Mongo spoke not a word. Laying a quieting finger to his licorice lips, he beckoned the Master of Sinanju to follow. Then he opened a secret panel in a wall.
"The Mouse has succeeded in drawing him into the Slab Room, Director."
The Director looked away from the screen, which framed Mucky Moose's quivering, defeated bulk.
"When he steps in, drop the ceiling on his head."
"The Mouse, too?"
"Mongo Mouse is immortal. He will never die."
"Yes, Director."
The Master of Sinanju stepped into the chamber and smelled death. It hung in the close air. It was in the walls, which appeared ordinary. The floors felt like stone under his sandaled feet.
And when the Master of Sinanju looked up, he saw that the ceiling too was stone, pitted and discolored where scouring hadn't managed to remove all traces of blood.
"You have lured me to this bitter place for a reason, Mouse," he accused.
The black-and-white figure of Mongo Mouse grinned starchily, and wriggled playful white-gloved fingers.
"Why do you not speak?" Chiun demanded.
The Mouse moved his head from side to side happily. But the Master of Sinanju could smell the sweat he exuded.
Then, the ceiling began to grind downward.
And the mouse spoke.
"No, No, Uncle Sam! I'm your biggest fan!"
"You are not Monongahela Mouse," Chiun said suspiciously, hearing the unfamiliar voice.
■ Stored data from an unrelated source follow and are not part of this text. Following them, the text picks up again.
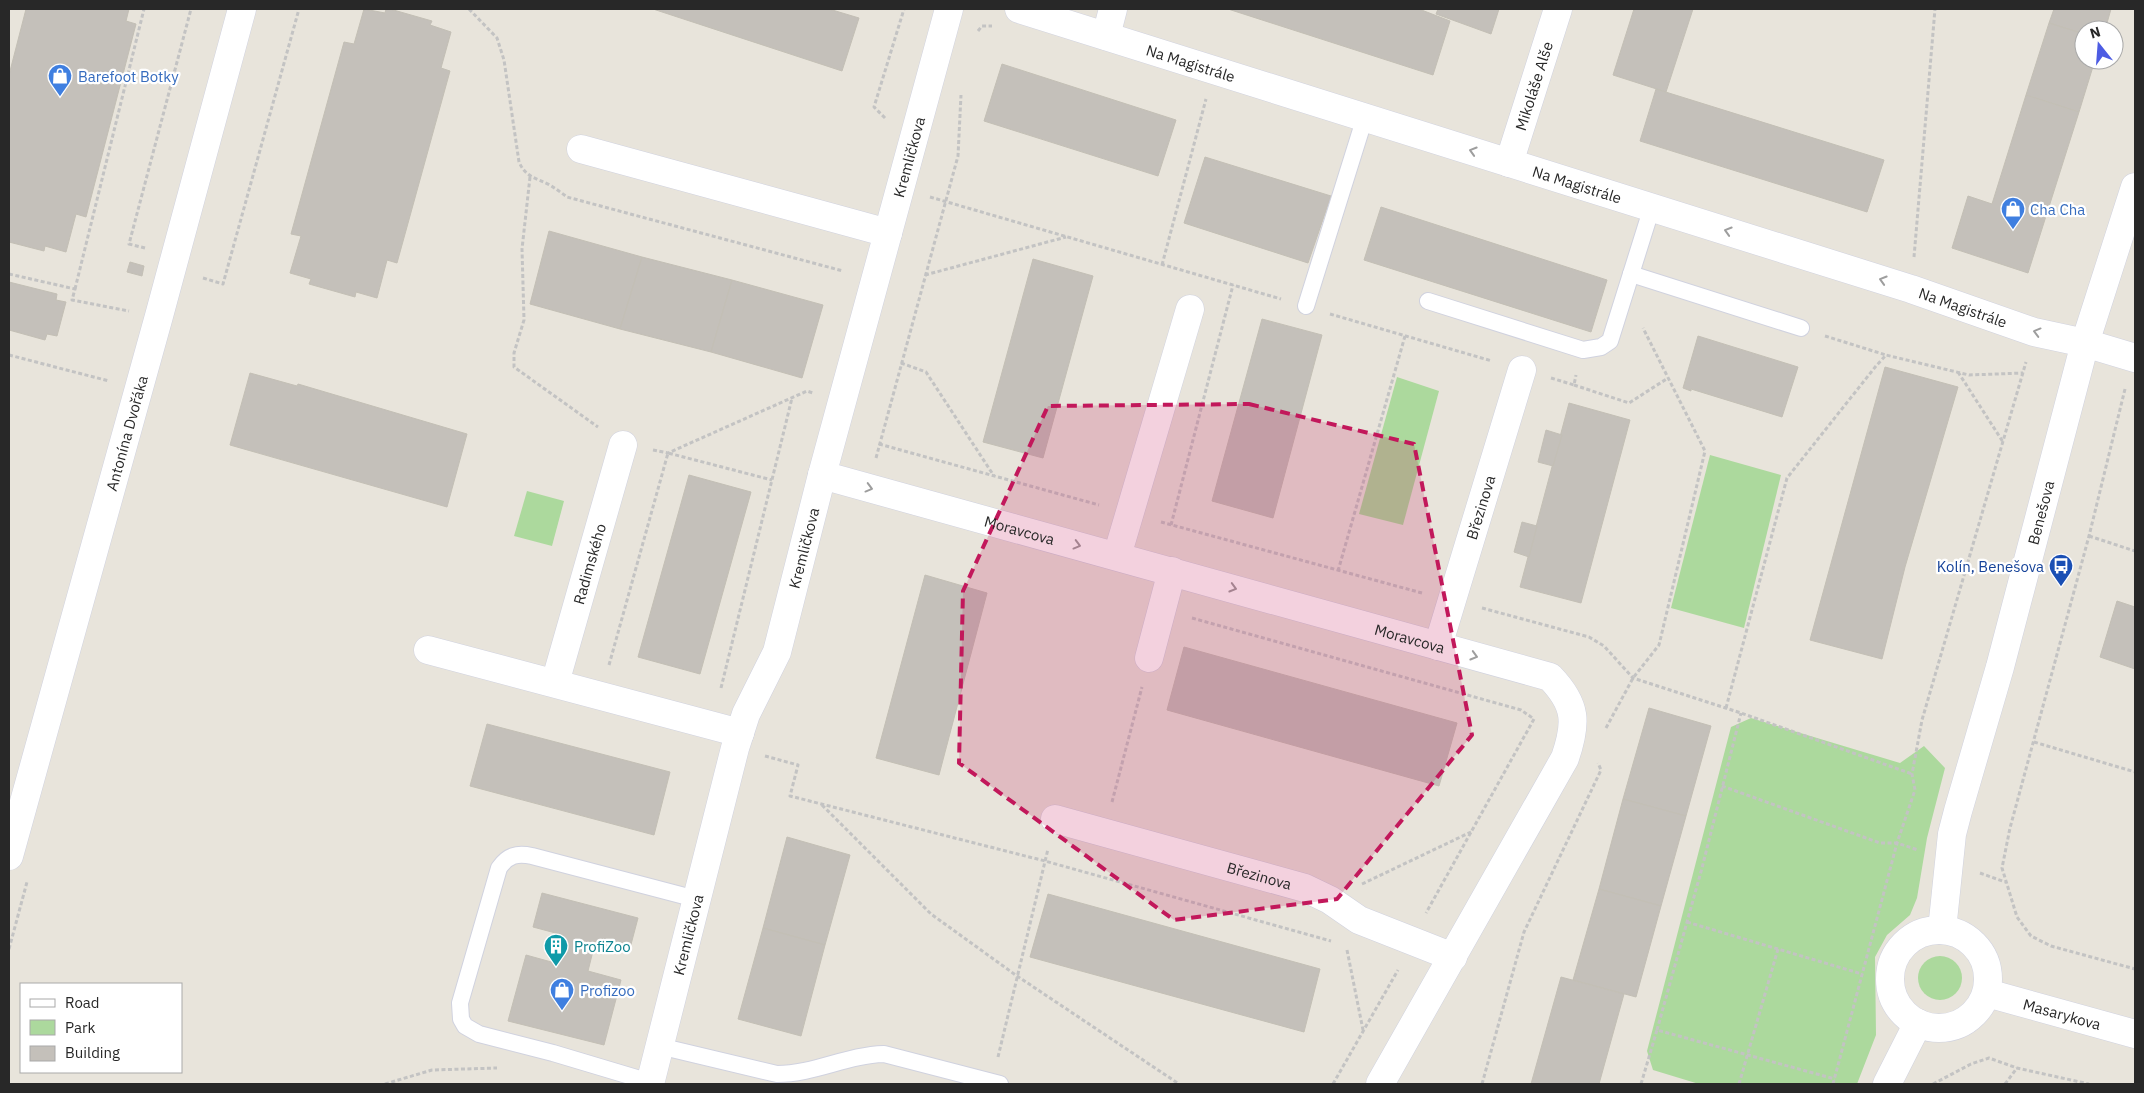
<svg xmlns="http://www.w3.org/2000/svg" width="2144" height="1093" viewBox="0 0 2144 1093" font-family="'IBM Plex Sans',sans-serif">
<style>
.green{fill:#acd99d}
.building{fill:#c4c0ba;stroke:#c3bfb5}
.lines{fill:none;stroke-linecap:round;stroke-linejoin:round}
.service-casing{stroke:#d0d2df;stroke-width:18}
.minor-casing{stroke:#d0d2df;stroke-width:29}
.tertiary-casing{stroke:#d0d2df;stroke-width:29}
.path{stroke:#c3c3c3;stroke-width:3;stroke-dasharray:4 2.5;stroke-linecap:butt}
.service{stroke:#fff;stroke-width:16}
.minor{stroke:#fff;stroke-width:28}
.tertiary{stroke:#fff;stroke-width:28}
.oneway{stroke:#9e9e9e}
.marked{fill:#c2185b;fill-opacity:0.2;stroke:#c2185b;stroke-width:4;stroke-dasharray:10 6;stroke-linejoin:round}
.labels{text-anchor:middle;dominant-baseline:central;stroke-width:4.5;stroke-linejoin:round;paint-order:stroke}
.street-label{font-size:15px;fill:#282828;stroke:#fff}
.shop-label{font-size:15px;fill:#366cbe;stroke:#fff;text-anchor:start}
.transit-label{font-size:15px;fill:#164399;stroke:#fff;text-anchor:end}
.culture-label{font-size:15px;fill:#0d838f;stroke:#fff;text-anchor:start}
</style>
<rect width="100%" height="100%" fill="#e8e4db"/>
<g class="green">
<polygon points="1397,377 1439,391 1403,525 1359,514"/>
<polygon points="1710,455 1781,475 1744,628 1671,608"/>
<polygon points="527,491 564,501 552,546 514,536"/>
<polygon points="1751,718 1900,763 1924,746 1945,768 1927,838 1917,898 1910,915 1887,935 1875,957 1876,1035 1857,1084 1699,1084 1653,1070 1647,1051 1731,727"/>
<circle cx="1940" cy="978" r="22"/>
</g>
<g class="building">
<polygon points="26,9 129,9 126,21 136,24 86,217 76,214 66,252 45,246 44,251 9,242 9,75"/>
<polygon points="364,9 385,13 386,9 390,9 432,21 430,25 451,32 441,68 450,71 397,263 387,260 377,298 356,292 355,297 309,284 311,279 290,273 301,236 291,234 344,42 354,44"/>
<polygon points="653,9 829,9 859,18 842,71"/>
<polygon points="1228,9 1419,9 1450,21 1433,75"/>
<polygon points="1438,9 1499,9 1491,34 1436,14"/>
<polygon points="1634,9 1693,9 1666,92 1613,75"/>
<polygon points="2054,9 2111,9 2105,30 2084,30 2084,34 2049,23"/>
<polygon points="2049,23 2084,34 2084,60 2095,60 2079,112 2026,95"/>
<polygon points="1002,64 1176,120 1158,176 984,121"/>
<polygon points="1656,89 1884,160 1867,212 1640,141"/>
<polygon points="2026,95 2079,112 2028,273 1952,248 1968,196 1992,204"/>
<polygon points="1205,157 1331,196 1308,263 1184,223"/>
<polygon points="1381,207 1607,280 1591,332 1364,260"/>
<polygon points="549,231 642,257 620,329 530,304"/>
<polygon points="642,257 732,280 711,352 620,329"/>
<polygon points="1033,259 1093,276 1043,458 983,442"/>
<polygon points="130,262 144,266 142,276 127,272"/>
<polygon points="732,280 823,305 802,378 711,352"/>
<polygon points="9,282 57,294 56,300 66,302 57,336 47,334 45,340 9,330"/>
<polygon points="1262,319 1322,335 1273,518 1212,501"/>
<polygon points="1698,336 1798,367 1782,417 1691,389 1691,391 1683,388"/>
<polygon points="1885,367 1958,387 1905,567 1882,659 1810,640"/>
<polygon points="250,373 297,386 298,384 467,434 447,507 230,445"/>
<polygon points="1569,403 1630,420 1581,603 1520,587"/>
<polygon points="1546,430 1562,435 1553,466 1538,462"/>
<polygon points="689,475 751,492 700,674 638,657"/>
<polygon points="1522,522 1537,526 1529,557 1514,552"/>
<polygon points="925,575 987,593 939,775 876,758"/>
<polygon points="2117,601 2135,607 2135,669 2100,657"/>
<polygon points="1184,647 1457,723 1439,786 1167,710"/>
<polygon points="1649,708 1711,726 1686,816 1623,799"/>
<polygon points="487,724 670,772 654,835 470,786"/>
<polygon points="1623,799 1686,816 1661,906 1599,889"/>
<polygon points="787,837 850,855 825,945 763,928"/>
<polygon points="1599,889 1661,906 1636,997 1573,980"/>
<polygon points="542,893 638,918 629,952 595,943 588,971 621,980 604,1045 508,1021 526,955 555,963 563,935 533,927"/>
<polygon points="1048,894 1320,969 1304,1032 1030,957"/>
<polygon points="763,928 825,945 801,1036 738,1019"/>
<polygon points="1561,977 1624,994 1599,1084 1531,1084"/>
</g>
<g class="lines">
<defs>
<g id="service">
<polyline points="1631,274 1801,328"/>
<polyline points="1428,301 1583,350 1601,347 1610,341 1652,207"/>
<polyline points="1306,306 1365,117"/>
<path d="M659,1046L777,1074C814,1074 847,1055 884,1054L1000,1084"/>
<path d="M650,1082L553,1053L479,1034L465,1026L461,1019L460,1003L499,868C508,855 517,853 532,856L696,899"/>
</g>
<g id="minor">
<path id="s1" d="M1019,9L1911,289L2034,332L2085,343L2135,358"/>
<polyline points="1106,36 1113,9"/>
<polyline points="581,149 888,233"/>
<path id="s2" d="M1509,163L1558,9"/>
<path id="s3" d="M822,475L1550,677C1577,705 1577,723 1565,758L1380,1084"/>
<polyline points="1117,556 1190,309"/>
<path id="s4" d="M1438,646L1522,370"/>
<polyline points="428,650 740,733"/>
<polyline points="1149,658 1172,571"/>
<path id="s5" d="M555,683L623,445"/>
<path id="s6" d="M1055,819L1305,888L1330,900L1359,920L1453,957"/>
<path id="s7" d="M9,856L159,316L242,9"/>
<path id="s8" d="M1987,993L2135,1034"/>
<path id="s9" d="M650,1084L735,748L746,714L777,652L822,475L949,9"/>
</g>
<g id="tertiary">
<circle cx="1939" cy="979" r="49"/>
<path id="s10" d="M1942,930L1952,834L1958,811L2000,667L2085,343L2135,187"/>
<polyline points="1887,1084 1918,1023"/>
</g>
</defs>
<use href="#service" class="service-casing"/>
<use href="#minor" class="minor-casing"/>
<use href="#tertiary" class="tertiary-casing"/>
<g class="path">
<path d="M469,9L497,38L504,60L519,162C526,178 537,178 550,185C556,189 562,193 567,197L843,271"/>
<polyline points="978,31 982,26 992,26"/>
<polyline points="885,118 874,107 904,9"/>
<polyline points="530,177 522,249 524,320 514,353 514,367 598,427"/>
<polyline points="930,197 1281,299"/>
<polyline points="145,248 129,244 191,9"/>
<polyline points="1914,257 1935,9"/>
<polyline points="1162,265 1206,99"/>
<polyline points="9,274 75,289 72,300 129,311"/>
<polyline points="925,275 1066,237"/>
<polyline points="203,278 223,284 299,9"/>
<polyline points="75,289 144,9"/>
<polyline points="1330,314 1492,361"/>
<polyline points="1825,336 1886,355"/>
<polyline points="9,355 109,381"/>
<polyline points="901,363 926,372 994,476"/>
<polyline points="1958,372 2003,442"/>
<polyline points="1551,378 1574,385 1576,375"/>
<polyline points="1574,385 1629,403 1668,378"/>
<polyline points="2125,389 2089,536 2010,828 2002,868 2017,917 2031,936 2051,946 2135,969"/>
<polyline points="879,444 1099,505"/>
<polyline points="653,450 668,453 807,391 813,393"/>
<polyline points="876,458 958,156 961,95"/>
<polyline points="1161,522 1422,593"/>
<polyline points="1171,525 1233,285"/>
<polyline points="2089,536 2135,551"/>
<polyline points="1338,571 1405,336"/>
<polyline points="1482,608 1589,637 1604,646 1633,678 1741,713 1912,774"/>
<polyline points="1192,618 1521,710 1534,719 1426,913"/>
<polyline points="609,665 668,453 772,480"/>
<polyline points="721,688 792,398"/>
<polyline points="1726,708 1787,478 1876,366 1886,355 1969,375 2023,373"/>
<polyline points="1606,728 1633,678 1659,645 1705,451 1643,328"/>
<polyline points="2034,742 2135,772"/>
<polyline points="765,756 798,765 790,796 1045,861 1331,941"/>
<polyline points="1722,786 1880,843 1897,843 1918,850"/>
<polyline points="1112,802 1142,687"/>
<polyline points="822,805 931,914 1017,976 1179,1084"/>
<polyline points="1980,873 2005,882"/>
<polyline points="1362,884 1471,832"/>
<polyline points="1687,922 1862,974"/>
<polyline points="9,949 27,882"/>
<polyline points="1347,950 1363,1030"/>
<polyline points="1657,1030 1702,868 1741,713"/>
<polyline points="998,1057 1048,849"/>
<polyline points="385,1084 432,1070 497,1068"/>
<polyline points="1333,1084 1398,970"/>
<polyline points="1482,1084 1524,932 1601,770 1598,763"/>
<polyline points="1641,1084 1657,1030 1835,1079"/>
<polyline points="1739,1084 1778,949"/>
<polyline points="1833,1084 1897,843 1915,790 1912,774 1922,720 2026,362"/>
<polyline points="1933,1084 1971,1064 1989,1058 2017,1068 2089,1084"/>
<polyline points="2005,1084 2017,1068"/>
</g>
<use href="#service" class="service"/>
<use href="#minor" class="minor"/>
<use href="#tertiary" class="tertiary"/>
</g>
<defs><path id="oneway-chevron" d="M-2-3.5L2.5 0L-2 3.5" fill="none" stroke-width="1.6" stroke-linecap="round" stroke-linejoin="round" transform="scale(1.25)"/></defs>
<g class="oneway">
<use href="#oneway-chevron" transform="translate(1473 151) rotate(-163)"/>
<use href="#oneway-chevron" transform="translate(1728 231) rotate(-163)"/>
<use href="#oneway-chevron" transform="translate(1883 280) rotate(-163)"/>
<use href="#oneway-chevron" transform="translate(2037 332) rotate(-165)"/>
<use href="#oneway-chevron" transform="translate(869 488) rotate(15)"/>
<use href="#oneway-chevron" transform="translate(1077 545) rotate(15)"/>
<use href="#oneway-chevron" transform="translate(1233 588) rotate(16)"/>
<use href="#oneway-chevron" transform="translate(1474 656) rotate(16)"/>
</g>
<path class="marked" d="M1249,404L1414,444L1472,735L1337,899L1174,920L959,763L963,591L1048,406Z"/>
<defs>
<symbol id="shop-pin" viewBox="-11 -11 22 30"><path d="M0 17L-7.5 6A9.5 9.5 0 1 1 7.5 6Z" fill="#3f7fe0" stroke="#fff"/><path d="M-5-2.5h2.3a2.7 3.5 0 0 1 5.4 0H5L5.5 6h-11ZM-1.5-2.5h3a1.5 2.3 0 0 0-3 0Z" fill="#fff"/></symbol>
<symbol id="bus-pin" viewBox="-11 -11 22 30"><path d="M0 17L-7.5 6A9.5 9.5 0 1 1 7.5 6Z" fill="#1a4fb4" stroke="#fff"/><path d="M-5-6H5V4H4V6H2V4H-2V6H-4V4H-5ZM-3.5-4V0h7V-4ZM-3.5 1.2v1.5H-2V1.2ZM2 1.2v1.5H3.5V1.2Z" fill="#fff"/></symbol>
<symbol id="building-pin" viewBox="-11 -11 22 30"><path d="M0 17L-7.5 6A9.5 9.5 0 1 1 7.5 6Z" fill="#0f9aa8" stroke="#fff"/><path d="M-4-6H4V6H1V3H-1V6H-4ZM-2.5-4.3h1.7v1.8h-1.7ZM.8-4.3h1.7v1.8H.8ZM-2.5-1h1.7V.8h-1.7ZM.8-1h1.7V.8H.8Z" fill="#fff"/></symbol>
</defs>
<g fill-rule="evenodd">
<use href="#shop-pin" x="46" y="62" width="28" height="38"/>
<use href="#shop-pin" x="1999" y="195" width="28" height="38"/>
<use href="#bus-pin" x="2047" y="552" width="28" height="38"/>
<use href="#building-pin" x="542" y="932" width="28" height="38"/>
<use href="#shop-pin" x="548" y="976" width="28" height="38"/>
</g>
<g class="labels">
<g class="street-label">
<text stroke="none"><textPath href="#s1" startOffset="180">Na Magistrále</textPath></text>
<text stroke="none"><textPath href="#s2" startOffset="81">Mikoláše Alše</textPath></text>
<text stroke="none"><textPath href="#s9" startOffset="964">Kremličkova</textPath></text>
<text stroke="none"><textPath href="#s1" startOffset="585">Na Magistrále</textPath></text>
<text stroke="none"><textPath href="#s1" startOffset="990">Na Magistrále</textPath></text>
<text stroke="none"><textPath href="#s7" startOffset="439">Antonína Dvořáka</textPath></text>
<text stroke="none"><textPath href="#s4" startOffset="145">Březinova</textPath></text>
<text stroke="none"><textPath href="#s10" startOffset="430">Benešova</textPath></text>
<text stroke="none"><textPath href="#s3" startOffset="205">Moravcova</textPath></text>
<text stroke="none"><textPath href="#s9" startOffset="559">Kremličkova</textPath></text>
<text stroke="none"><textPath href="#s5" startOffset="124">Radimského</textPath></text>
<text stroke="none"><textPath href="#s3" startOffset="610">Moravcova</textPath></text>
<text stroke="none"><textPath href="#s6" startOffset="212">Březinova</textPath></text>
<text stroke="none"><textPath href="#s9" startOffset="154">Kremličkova</textPath></text>
<text stroke="none"><textPath href="#s8" startOffset="78">Masarykova</textPath></text>
</g>
<g class="shop-label">
<text x="78" y="76">Barefoot Botky</text>
<text x="2030" y="209">Cha Cha</text>
<text x="580" y="990">Profizoo</text>
</g>
<g class="transit-label">
<text x="2044" y="566">Kolín, Benešova</text>
</g>
<g class="culture-label">
<text x="574" y="946">ProfiZoo</text>
</g>
</g>
<rect width="2144" height="1093" fill="none" stroke="#282828" stroke-width="20"/>
<rect x="20" y="983" width="162" height="90" fill="#ffffff" stroke="#a9a9a9"/>
<rect x="30" y="999" width="25" height="8" fill="#ffffff" stroke="#a9a9a9"/>
<text x="65" y="1008" font-size="15" fill="#282828">Road</text>
<rect x="30" y="1020" width="25" height="15" fill="#acd99d" stroke="#a9a9a9"/>
<text x="65" y="1033" font-size="15" fill="#282828">Park</text>
<rect x="30" y="1046" width="25" height="15" fill="#c4c0ba" stroke="#a9a9a9"/>
<text x="65" y="1058" font-size="15" fill="#282828">Building</text>
<g transform="translate(2099 45) rotate(343)"><circle r="24" fill="#ffffff" stroke="#a9a9a9"/>
<path d="M0-4L9 19L0 12L-9 19Z" fill="#4d5ce3"/>
<text y="-8" font-size="14" font-weight="bold" text-anchor="middle" fill="#282828">N</text>
</g>
</svg>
"Damn straight, I'm not," said the Mouse, removing his head and throwing it at him. Chiun caught it easily, his eyes stricken with momentary surprise.
From an unseen loudspeaker an angry voice demanded, "Mongo, put your head back on. You are out of character."
In an ugly voice the mouse called back, "The ceiling is coming down, Captain. I'll be crushed!"
"Then die like Mongo would die. With his wooden shoes on."
"Screw you!" said the mouse with a human head, pounding on the walls like a trapped rat.
In its inexorable descent, the rumbling ceiling scraped wallpaper from the walls and knocked portraits off their nails.
The Master of Sinanju turned and attacked the only visible door. Thick and built of heavy panels, it was now fixed and immovable. Stripping the hinges did no good.
Chiun selected one panel and, using a fingernail that had been hardened by diet and exercise, outlined it swiftly. The wood screeched in protest. He repeated the action. Long shavings curled and fell to the floor. On the fourth circuit the panel fell out, leaving an aperture large enough for a child to use.
Tucking the prized mouse head under one arm, the Master of Sinanju passed through it easily. On the other side, he called to the frightened mouse impersonator. "Reveal to me the name of your master, and I will allow you to escape this way."
The mouse turned, said "Huh?" and clopped toward the hole.
The ceiling had swallowed half the cubic area of the room by this time, forcing the mouse to stoop, then crawl.